In view of the trends they identified in how patients are being treated, the team strongly recommended the urgency of conducting comparative effectiveness studies for mood stabilizers vs. second-generation antipsychotics, as well as efficacy studies for antidepressants in bipolar disorder patients.
In noting the substantial changes in treatment practices, the team offered a number of possible explanations. During the study period, they noted, second-generation antipsychotics received regulatory approval for treatment of bipolar disorder.
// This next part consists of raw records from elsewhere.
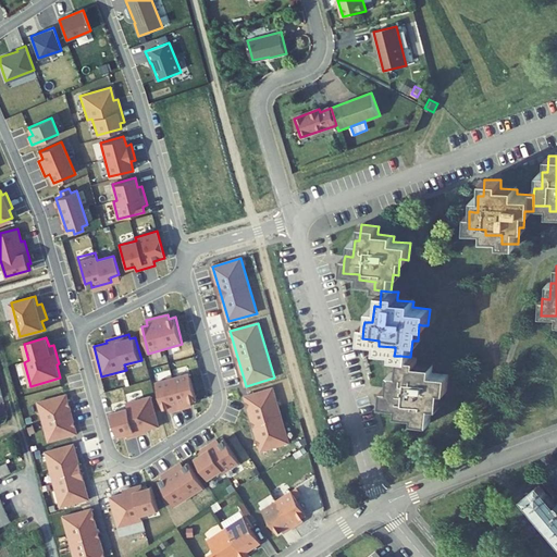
[(415,413),(413,416),(413,421),(430,423),(432,406),(437,407),(438,391),(442,391),(447,391),(448,374),(432,372),(433,368),(417,366),(417,363),(417,358),(410,357),(400,356),(398,372),(393,372),(392,388),(388,387),(384,387),(383,392),(382,404),(398,406),(398,411),(415,413)]
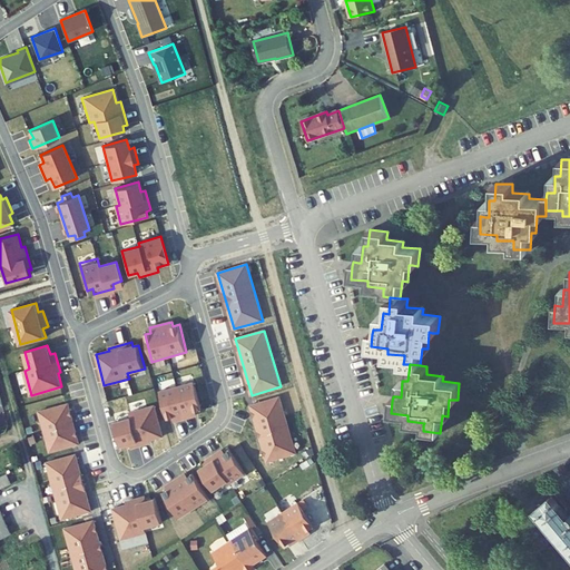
[(195,382),(160,392),(167,419),(174,418),(175,422),(197,416),(196,411),(202,410),(195,382)]
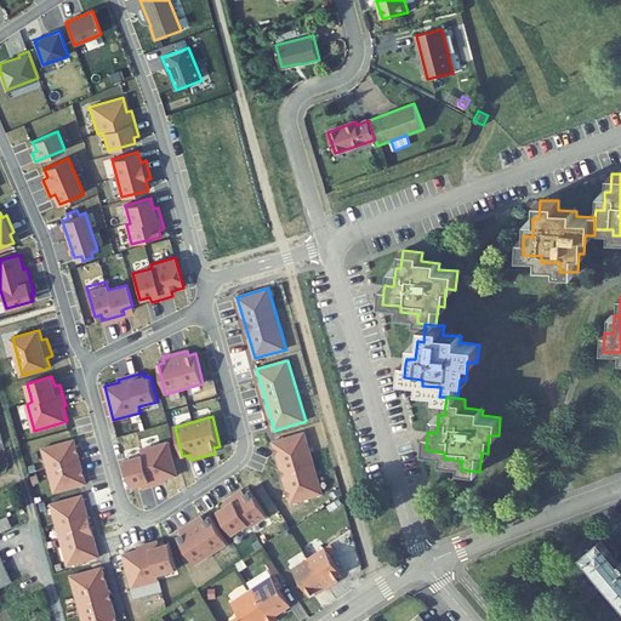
[(305,432),(273,442),(291,502),(323,494),(305,432)]
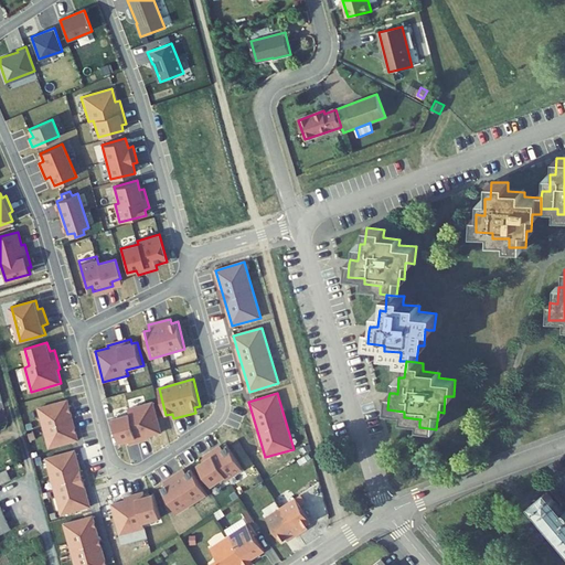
[(77,440),(66,402),(38,409),(49,448),(77,440)]
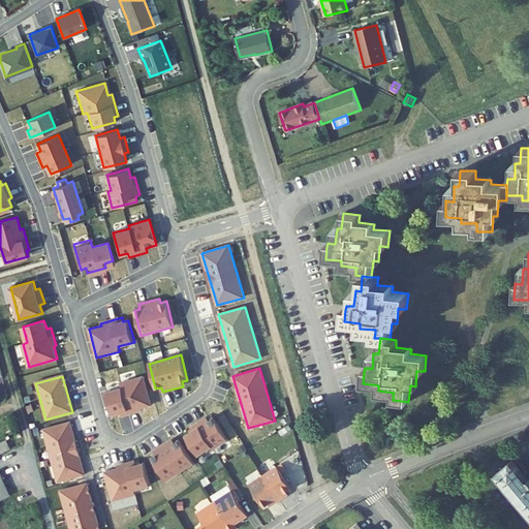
[(144,377),(121,383),(122,389),(106,393),(113,415),(121,412),(122,416),(141,412),(139,409),(152,406),(144,377)]
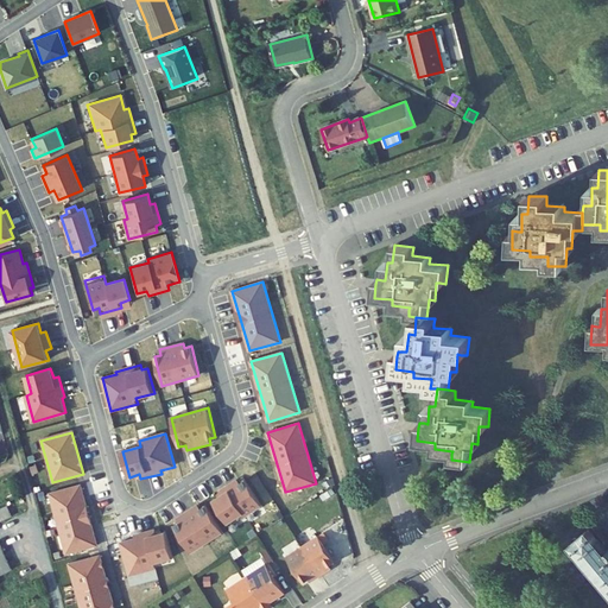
[(244,512),(246,515),(261,505),(246,480),(240,483),(238,479),(219,491),(222,495),(213,500),(227,523),(244,512)]
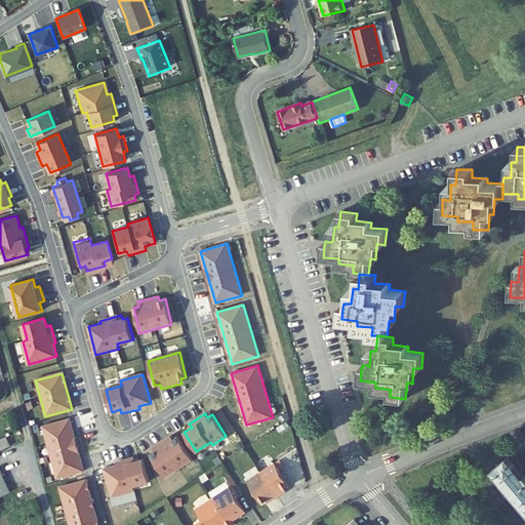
[(69,419),(42,427),(56,478),(83,471),(69,419)]
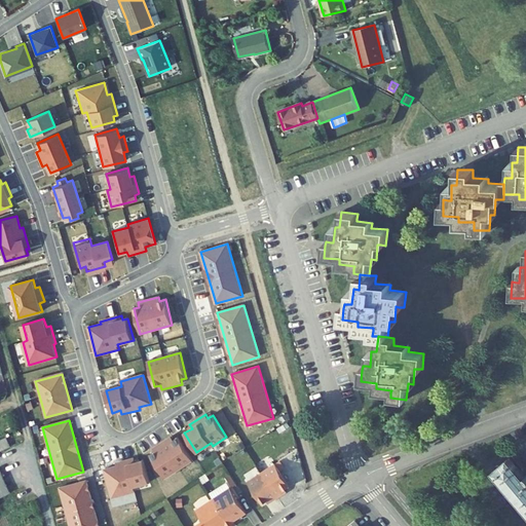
[(0,440),(0,451),(10,447),(6,437),(0,440)]
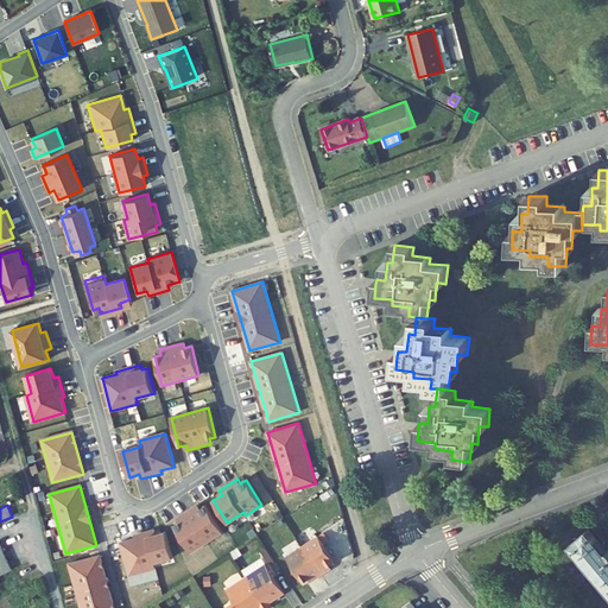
[(191,552),(223,532),(206,505),(201,508),(198,505),(176,518),(179,523),(173,526),(191,552)]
This, combined with vigorous marketing campaigns, including direct-to-consumer campaigns, by makers of these medicines, likely accounts for their great increase in use in bipolar outpatients.
The researchers noted that lithium, the most commonly prescribed mood stabilizer, does have side effects in some patients, ranging from hyperthyroidism to diabetes and lithium toxicity. But they also noted that lithuium has been demonstrated in clinical trials to reduce suicidality in bipolar disorder patients. Lithium’s side-effects alone cannot explain the rise of second-generation antipsychotics, they noted, since those medicines, too, have potential side effects, including tardive dyskinesia (a motor disorder) and diabetes.
In trying to account for the continued popularity of antidepressant prescriptions for bipolar disorder outpatients, the team noted the fact that most patients spend a much larger portion of the time in the depressive phase of the illness than in the manic phase. Still, “antidepressant use has been shown in large samples to heighten the risk of mania” in bipolar disorder patients when they are not paired with mood-stabilizing medicines, they observed.
While acknowledging that the NAMCS data upon which their findings are based cannot be used to measure the effectiveness of outpatient treatments for bipolar disorder over the 20-year period, the team stresses the importance that such studies be performed in light of the changes in treatment patterns that their study revealed. They also noted the need to distinguish prescribing patterns and responses of patients with bipolar I disorder from those with bipolar II disorder—something the current study was not able to do.